Die schweflige Säure kann bei dem Traubenmost angewandt werden und verhindert dessen
Gährung sehr gut, ohne im geringsten diesen Zucker zu verändern; denn sie besitzt
nicht nur die Eigenschaft, sich der Erzeugung der Fermente zu widersetzen, sondern
auch die Eigenschaft den Traubenzucker unversehrt zu lassen, sowohl an und für sich
als nach ihrer Verwandlung in Schwefelsäure durch Einwirkung der Luft. Bekanntlich
wird aber der Rohrzucker im Gegentheil durch die Säuren und besonders die
Schwefelsäure in Traubenzucker verwandelt. So sicher daher das Schwefeln mittelst
schwefliger Säure bei dem Traubenmost ist, so unanwendbar ist es bei dem Saft des
Zuckerrohrs und der Runkelrübe. Denn in dem Maaße als die schweflige Säure durch
absorbirte Luft in Schwefelsäure umgeändert wird, wirkt letztere auf den Rohrzucker
und verwandelt ihn in Traubenzucker.
Um diesen Umstand zu beseitigen, kam ich auf den Gedanken die schweflige Säure bei
Gegenwart einer starken Basis (Kali, Natron oder Kalk) anzuwenden, damit sich
letztere der Schwefelsäure, in dem Maaße als solche entsteht, bemächtigt und
folglich der Rohrzucker unversehrt bleibt. Ich stellte in dieser Hinsicht zahlreiche
Versuche an, deren Ergebniß ich kurz zusammenfassen kann.
Versetzt man eine Auflösung von Rohrzucker, Rohrsaft oder Rübensaft mit einer
Auflösung von schwefliger Säure, so widersetzt sich letztere den Gährungen, zerstört
aber langsam den Zucker, wenn man das Ganze in der Kälte in Berührung mit der Luft
läßt; erhitzt man die Flüssigkeit in Berührung mit der Luft, so wird der Zucker
schnell zerstört.
Die neutralen schwefligsauren Salze von Kali, Natron und Kalk widersetzen sich unter
diesen Umständen den Gährungen nicht, lassen aber den Rohrzucker sowohl in der Wärme
als in der Kälte unversehrt.
Die sauren schwefligsauren Salze, namentlich das Kalksalz, besitzen hingegen sehr
beachtenswerthe Eigenschaften. Ihre überschüssige schweflige Säure verhindert jede
Gährung, während ihre Basis die Schwefelsäure in dem Maaße neutralisirt als sie sich
bildet. Es fragte sich nun, ob sie an und für sich oder durch ihre überschüssige
schweflige Säure den Rohrzucker in Traubenzucker verwandeln oder nicht.

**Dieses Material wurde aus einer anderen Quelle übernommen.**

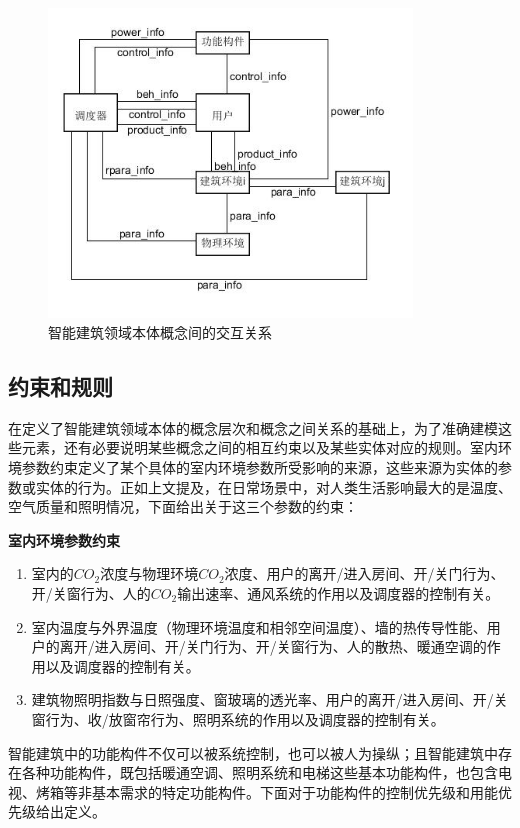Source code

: 	\begin{figure}[!t]
	\centering
	\includegraphics[width=3.8in]{context.jpg}
	\caption{智能建筑领域本体概念间的交互关系}
	\label{context}
	\end{figure}
	
\subsection{约束和规则}
	在定义了智能建筑领域本体的概念层次和概念之间关系的基础上，为了准确建模这些元素，还有必要说明某些概念之间的相互约束以及某些实体对应的规则。室内环境参数约束定义了某个具体的室内环境参数所受影响的来源，这些来源为实体的参数或实体的行为。正如上文提及，在日常场景中，对人类生活影响最大的是温度、空气质量和照明情况，下面给出关于这三个参数的约束：
	
	\textbf{室内环境参数约束}
	\begin{enumerate}
	\item 室内的$CO_{2}$浓度与物理环境$CO_{2}$浓度、用户的离开/进入房间、开/关门行为、开/关窗行为、人的$CO_{2}$输出速率、通风系统的作用以及调度器的控制有关。
	\item 室内温度与外界温度（物理环境温度和相邻空间温度）、墙的热传导性能、用户的离开/进入房间、开/关门行为、开/关窗行为、人的散热、暖通空调的作用以及调度器的控制有关。
	\item 建筑物照明指数与日照强度、窗玻璃的透光率、用户的离开/进入房间、开/关窗行为、收/放窗帘行为、照明系统的作用以及调度器的控制有关。
	\end{enumerate}

	智能建筑中的功能构件不仅可以被系统控制，也可以被人为操纵；且智能建筑中存在各种功能构件，既包括暖通空调、照明系统和电梯这些基本功能构件，也包含电视、烤箱等非基本需求的特定功能构件。下面对于功能构件的控制优先级和用能优先级给出定义。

Ich erhitzte einige Stunden lang kleine Quantitäten in Wasser aufgelösten
Candiszuckers mit einer großen Menge zweifach-schwefligsauren Kalks. Der
Zucker veränderte sich, er wurde unkrystallisirbar und zerfließend. Der Syrup,
welchen er lieferte, besaß bisweilen die den Fabrikanten wohl bekannte Eigenschaft,
beim Erhitzen behufs des Abdampfens unbeweglich zu bleiben.
Da nun viel von dem Kalksalz erforderlich ist, um den Zucker zu zerstören, hingegen
nur eine geringe Menge, um die Fermente zu zerstören, so stellte ich weitere
Versuche über seine Anwendbarkeit zu dem beabsichtigten Zweck an.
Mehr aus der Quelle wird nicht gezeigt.